How long have you been playing?
My mom started me on piano around the time I was in kindergarten – which would be around 1957. I took lessons until about the time I was in high school. I was playing in a band at that time and we needed a sax player. My cousin had a saxophone which I borrowed one day and learned how to play a few notes. I took the sax to the next gig and soon became the sax player for the band. I’ve never had a sax lesson, but I was – and still am – heavily influenced by funk sax players and bands such as Lenny Pickett, Tom Scott, Michael Brecker, Maceo Parker, Earth, Wind and Fire, Tower of Power, and of course, James Brown. My keyboard playing was put on the back burner until the 1980’s when I picked it up again to play keys in Finest Hour, an Omaha band.
Why did you first start playing?
My family is very musically oriented, so I started playing piano about the time I went to kindergarten because it was just something you did. My first experience with a rock band came when some guys at my Jr High found out I played piano and asked me to be in their band. I think my parents probably regret giving me permission to do that!
At my Jr. High it seemed like being in a garage band was pretty common. I never did play with the guys that asked me to join their band, but I did find some other guys at my school that were putting something together. One of those guys was named John Ballew. I played my first gig – a Halloween kids party – with John. We were paid one dozen doughnuts. But, my music career did eventually take off, and now I make hundreds of dollars a year.
I’ve know the guys in The Wheezetones – except for Keith – for over 40 years and they are great friends. When they asked me to join, I was very honored.
What bands have you played with?
In Jr High and HS I played with a band called The Tyrants, which eventually became The 6-Pack. John Ballew was also a member. Other funk/rock bands include The Collections, The Chancellors, Doctor Feelgood, Steele Avenue, Skyliner, Timberwolf, Pinky Black and the Excessives, Bossphilly, Third World, Tuna Fish Jones, Finest Hour, One More Time, Mr. Peabody, Version 3, and Soul Dawg. I play in the Creation praise band at St. Mark’s church with Doug. My brother and I at one time had a wedding band we called The Larson Brothers and which became Shirley’s Boys – named for my mom. I also played sax with a jazz group called Orion. When they ended the draft in 1973, I dropped out of college and toured with Doctor Feelgood. We opened for quite a few national acts such as Badfinger, The Ohio Express, The Ides of March, and REO Speedwagon.

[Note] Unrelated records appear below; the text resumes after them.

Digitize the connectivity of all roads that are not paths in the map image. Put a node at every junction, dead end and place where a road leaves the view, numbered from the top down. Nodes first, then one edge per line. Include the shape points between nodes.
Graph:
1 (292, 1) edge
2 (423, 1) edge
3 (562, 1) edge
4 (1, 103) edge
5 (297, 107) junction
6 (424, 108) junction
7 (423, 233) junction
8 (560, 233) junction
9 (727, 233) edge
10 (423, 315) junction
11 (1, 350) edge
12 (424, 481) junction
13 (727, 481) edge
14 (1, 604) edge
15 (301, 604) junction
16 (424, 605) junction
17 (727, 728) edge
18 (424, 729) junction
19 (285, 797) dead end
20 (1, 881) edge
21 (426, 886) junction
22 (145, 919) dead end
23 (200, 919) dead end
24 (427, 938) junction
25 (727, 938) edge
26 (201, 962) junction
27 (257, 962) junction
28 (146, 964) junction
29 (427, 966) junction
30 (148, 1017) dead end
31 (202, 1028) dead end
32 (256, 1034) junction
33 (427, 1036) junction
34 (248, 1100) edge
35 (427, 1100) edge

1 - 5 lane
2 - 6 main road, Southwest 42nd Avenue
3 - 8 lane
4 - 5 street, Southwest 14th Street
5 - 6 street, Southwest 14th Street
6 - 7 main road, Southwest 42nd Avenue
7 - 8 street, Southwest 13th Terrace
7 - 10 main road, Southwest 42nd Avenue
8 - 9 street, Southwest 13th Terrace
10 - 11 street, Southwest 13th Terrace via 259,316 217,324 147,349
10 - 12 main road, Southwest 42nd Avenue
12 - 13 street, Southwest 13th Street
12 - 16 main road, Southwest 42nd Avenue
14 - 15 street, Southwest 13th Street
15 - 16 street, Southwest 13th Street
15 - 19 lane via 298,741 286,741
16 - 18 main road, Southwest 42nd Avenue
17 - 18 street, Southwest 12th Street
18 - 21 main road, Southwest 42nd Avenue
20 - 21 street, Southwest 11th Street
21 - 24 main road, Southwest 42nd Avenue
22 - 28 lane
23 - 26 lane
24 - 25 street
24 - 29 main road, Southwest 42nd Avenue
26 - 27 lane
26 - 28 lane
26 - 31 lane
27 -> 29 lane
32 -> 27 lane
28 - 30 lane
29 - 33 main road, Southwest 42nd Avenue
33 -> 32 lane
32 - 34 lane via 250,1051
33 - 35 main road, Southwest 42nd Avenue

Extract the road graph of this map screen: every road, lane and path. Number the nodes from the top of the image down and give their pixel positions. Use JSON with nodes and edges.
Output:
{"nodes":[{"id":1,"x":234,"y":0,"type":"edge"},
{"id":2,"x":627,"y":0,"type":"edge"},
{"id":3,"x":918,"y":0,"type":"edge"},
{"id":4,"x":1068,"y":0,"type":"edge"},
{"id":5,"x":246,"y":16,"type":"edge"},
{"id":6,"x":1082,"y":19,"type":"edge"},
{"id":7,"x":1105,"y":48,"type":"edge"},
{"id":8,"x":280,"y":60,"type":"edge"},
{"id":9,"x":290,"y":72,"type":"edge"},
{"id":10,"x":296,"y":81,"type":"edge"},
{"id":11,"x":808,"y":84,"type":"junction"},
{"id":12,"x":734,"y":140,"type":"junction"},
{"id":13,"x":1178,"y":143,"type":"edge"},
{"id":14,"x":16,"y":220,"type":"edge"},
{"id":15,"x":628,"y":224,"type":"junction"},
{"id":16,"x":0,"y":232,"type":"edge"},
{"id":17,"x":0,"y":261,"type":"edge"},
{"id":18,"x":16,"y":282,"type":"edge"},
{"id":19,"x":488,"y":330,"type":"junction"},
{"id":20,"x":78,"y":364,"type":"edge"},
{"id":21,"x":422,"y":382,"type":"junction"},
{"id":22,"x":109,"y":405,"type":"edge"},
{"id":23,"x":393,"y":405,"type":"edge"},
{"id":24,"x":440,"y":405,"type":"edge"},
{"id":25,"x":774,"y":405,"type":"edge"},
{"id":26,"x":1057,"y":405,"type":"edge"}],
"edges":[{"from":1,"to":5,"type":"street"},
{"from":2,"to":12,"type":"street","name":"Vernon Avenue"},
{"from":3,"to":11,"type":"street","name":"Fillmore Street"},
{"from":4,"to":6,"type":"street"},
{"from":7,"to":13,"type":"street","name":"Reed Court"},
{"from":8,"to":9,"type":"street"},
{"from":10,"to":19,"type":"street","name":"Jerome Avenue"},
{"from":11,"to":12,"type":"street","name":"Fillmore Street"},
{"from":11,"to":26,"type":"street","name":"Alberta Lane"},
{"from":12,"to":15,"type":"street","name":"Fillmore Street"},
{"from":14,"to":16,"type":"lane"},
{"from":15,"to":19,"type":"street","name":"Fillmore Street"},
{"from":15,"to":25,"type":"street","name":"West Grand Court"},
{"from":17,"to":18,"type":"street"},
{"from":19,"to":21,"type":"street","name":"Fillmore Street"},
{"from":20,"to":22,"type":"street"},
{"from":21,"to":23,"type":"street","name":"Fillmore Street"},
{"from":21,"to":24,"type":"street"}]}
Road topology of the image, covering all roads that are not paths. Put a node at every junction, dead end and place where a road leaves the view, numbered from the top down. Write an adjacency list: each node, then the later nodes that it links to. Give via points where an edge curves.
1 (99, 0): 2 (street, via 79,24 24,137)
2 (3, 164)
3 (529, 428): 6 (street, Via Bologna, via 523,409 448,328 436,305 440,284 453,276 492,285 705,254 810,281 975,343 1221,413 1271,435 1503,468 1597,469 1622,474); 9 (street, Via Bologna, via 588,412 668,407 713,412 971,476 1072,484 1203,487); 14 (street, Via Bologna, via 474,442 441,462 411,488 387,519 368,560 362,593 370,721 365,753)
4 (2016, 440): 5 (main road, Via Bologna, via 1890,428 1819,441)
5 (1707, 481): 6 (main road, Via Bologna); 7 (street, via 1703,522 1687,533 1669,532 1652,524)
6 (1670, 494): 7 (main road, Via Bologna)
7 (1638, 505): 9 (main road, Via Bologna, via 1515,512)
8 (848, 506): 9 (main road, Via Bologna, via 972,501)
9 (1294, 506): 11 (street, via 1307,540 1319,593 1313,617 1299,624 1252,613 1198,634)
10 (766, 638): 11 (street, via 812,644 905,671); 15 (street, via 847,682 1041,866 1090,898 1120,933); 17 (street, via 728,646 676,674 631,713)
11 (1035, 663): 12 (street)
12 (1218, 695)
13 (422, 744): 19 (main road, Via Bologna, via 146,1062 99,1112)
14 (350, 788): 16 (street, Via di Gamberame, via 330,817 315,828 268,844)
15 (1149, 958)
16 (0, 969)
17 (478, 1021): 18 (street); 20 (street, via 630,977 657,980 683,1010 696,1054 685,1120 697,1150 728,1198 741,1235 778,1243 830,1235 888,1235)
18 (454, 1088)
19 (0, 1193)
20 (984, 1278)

As a sax player I’ve had opportunities to work with Brandford Marsalis, The Russ Morgan Orchestra, The Al Pierson Orchestra, Lawrence Welk Orchestra, Red Skelton, Liberace, Jay McShann, Nebraska Jazz Orchestra, Bobby Layne, Lincoln Municipal Band, and The Dennis Wesley Orchestra. I’ve also done some studio work playing on TV and radio commercials.
What is your best gig horror story- remembering of course, that it’s family friendly.
My gigging experiences are probably a combination of the movies The Blues Brothers, and This Is Spinal Tap. I can remember having our power shut off in the 1960s when we tried to play “Louie Louie” because of the “bad language!” There was one experience I won’t forget. My band (The Collections) had played a gig in Rockport, Missouri for the annual fireman’s ball. I don’t think they expected a 8 piece funk band, and we were soon dodging beer bottles. Out of safety concerns, we cut the night short and tried to find a place to stay at a local motel. The owner came out, took a look at us, and said, “we don’t let yo kind stay hear.”
Of course, after playing for several years with John Ballew, I’ve got PLENTY of stories about Ballew – like the time he almost got beat up when we played “I Think We’re Alone Now.”
Sons of Champlin @ Downtowner Motor Inn, 1969. I had bought the Loosen Up Naturally album. Bill Champlin was amazing.
Frank Zappa @ Pershing, 1972. Steeley Dan was the opening act. We didn’t know who Steeley Dan was before the concert. We did afterwards.
Tower of Power @ Omaha Civic Auditorium Music Hall, 1973. Lenny Pickett was a young 22-year-old. Horn section included Steve “Funky Doctor” Kupka, Emilio Castillo, Mic Gillette and Greg Adams, and rhythm section included David Garibaldi (drums) and “Rocco” Prestia (bass).
Earth, Wind, and Fire with Michael McDonald @ Council Bluffs Mid-American Center, 2008. Went to hear Earth, Wind, and Fire and was blown away by McDonald’s sax player, Vince Denham.
What gear are you using?
Saxophones: I am lucky to have three vintage Selmer (Paris) Mark VI saxophones – an alto, a tenor, and a baritone. The alto and tenor are silver-plated. The baritone has a low-A key. I use fibra cell synthetic reeds and use a Samson Airline wireless mic for my horns.
Keyboard: For my keyboard set up, I use a Nord Stage 88 with a Behringer K3000FX amp.